Saved entries >>
******

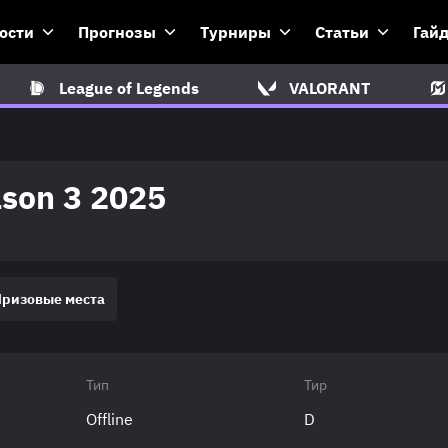
ости
Прогнозы
Турниры
Статьи
Гай
League of Legends
VALORANT
son 3 2025
Призовые места
Тип
Тир
Offline
D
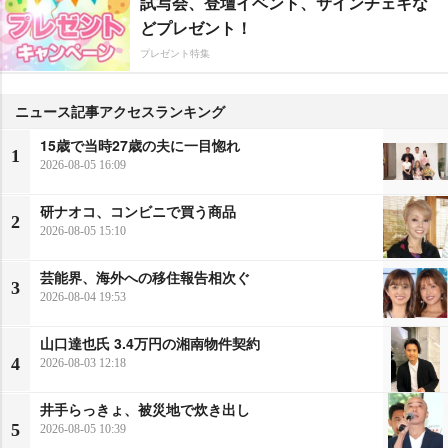
試写会、登壇イベント、サインチェキな
どプレゼント！
プレゼント特集
ニュース記事アクセスランキング
15歳で当時27歳の夫に一目惚れ
1
2026-08-05 16:09
研ナオコ、コンビニで買う商品
2
2026-08-05 15:10
芸能界、海外への移住報告相次ぐ
3
2026-08-04 19:53
山口達也氏 3.4万円の湘南物件契約
4
2026-08-03 12:18
井手らっきょ、被災地で炊き出し
5
2026-08-05 10:39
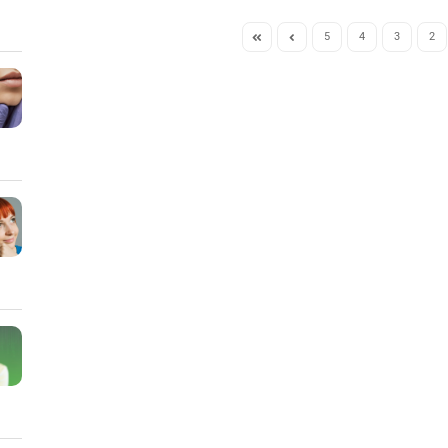
5
4
3
2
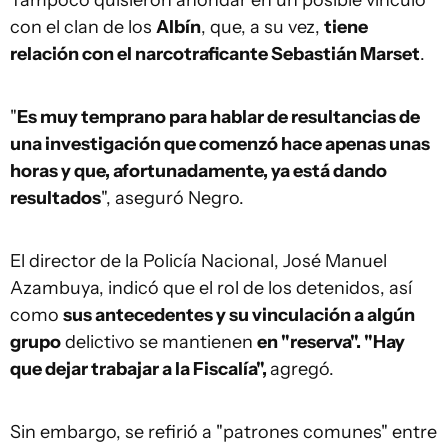
Tampoco quisieron ahondar en un posible vínculo
con el clan de los
Albín
, que, a su vez,
tiene
relación con el narcotraficante Sebastián Marset
.
"
Es muy temprano para hablar de resultancias de
una investigación que comenzó hace apenas unas
horas y que, afortunadamente, ya está dando
resultados
", aseguró Negro.
El director de la Policía Nacional, José Manuel
Azambuya, indicó que el rol de los detenidos, así
como
sus antecedentes y su vinculación a algún
grupo
delictivo se mantienen
en "reserva". "Hay
que dejar trabajar a la Fiscalía",
agregó.
Sin embargo, se refirió a "patrones comunes" entre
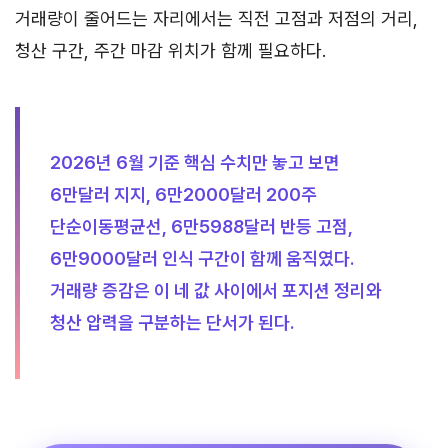
거래량이 줄어드는 자리에서는 직전 고점과 저점의 거리,
청산 구간, 주간 마감 위치가 함께 필요하다.
2026년 6월 기준 핵심 수치만 놓고 보면
6만달러 지지, 6만2000달러 200주
단순이동평균선, 6만5988달러 반등 고점,
6만9000달러 인식 구간이 함께 움직였다.
거래량 증감은 이 네 값 사이에서 포지션 정리와
청산 압력을 구분하는 단서가 된다.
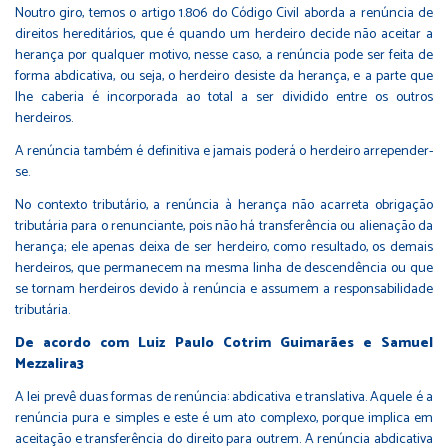
Noutro giro, temos o artigo 1.806 do Código Civil aborda a renúncia de
direitos hereditários, que é quando um herdeiro decide não aceitar a
herança por qualquer motivo, nesse caso, a renúncia pode ser feita de
forma abdica­tiva, ou seja, o herdeiro desiste da herança, e a parte que
lhe caberia é incorporada ao total a ser dividido entre os outros
herdeiros.
A renúncia também é definitiva e jamais poderá o herdeiro arrepender-
se.
No contexto tributário, a renúncia à herança não acarreta obrigação
tributária para o renunciante, pois não há transferência ou alienação da
herança; ele apenas deixa de ser herdeiro, como resultado, os demais
herdeiros, que permanecem na mesma linha de descendência ou que
se tornam herdeiros devido à renúncia e assumem a responsabilidade
tributária.
De acordo com Luiz Paulo Cotrim Guimarães e Samuel
Mezzalira3
A lei prevê duas formas de renúncia: abdicativa e translativa. Aquele é a
renúncia pura e simples e este é um ato complexo, porque implica em
aceitação e transferência do direito para outrem. A renúncia abdicativa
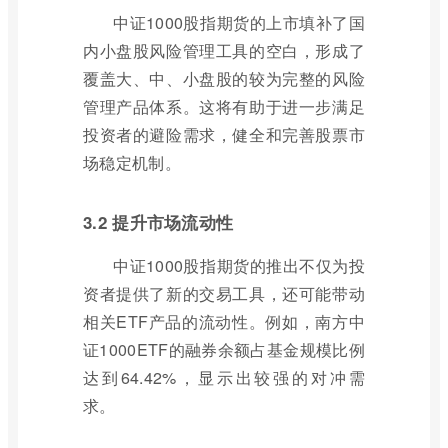
中证1000股指期货的上市填补了国
内小盘股风险管理工具的空白，形成了
覆盖大、中、小盘股的较为完整的风险
管理产品体系。这将有助于进一步满足
投资者的避险需求，健全和完善股票市
场稳定机制。
3.2 提升市场流动性
中证1000股指期货的推出不仅为投
资者提供了新的交易工具，还可能带动
相关ETF产品的流动性。例如，南方中
证1000ETF的融券余额占基金规模比例
达到64.42%，显示出较强的对冲需
求。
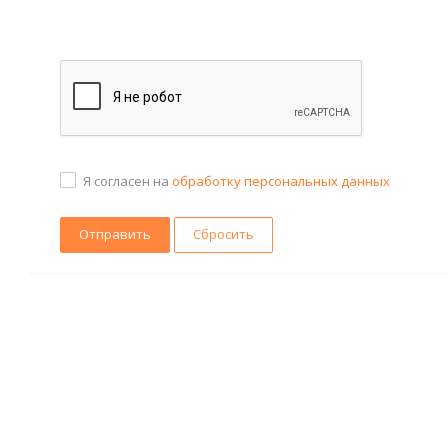
Я согласен на
обработку персональных данных
Сбросить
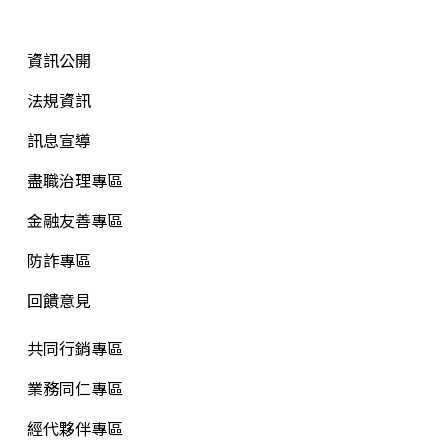
資訊公開
法規資訊
訊息宣導
盡職治理專區
金融友善專區
防詐專區
回饋意見
共同行銷專區
業務同仁專區
經代夥伴專區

******

Give only the number of lines above holding "como".

2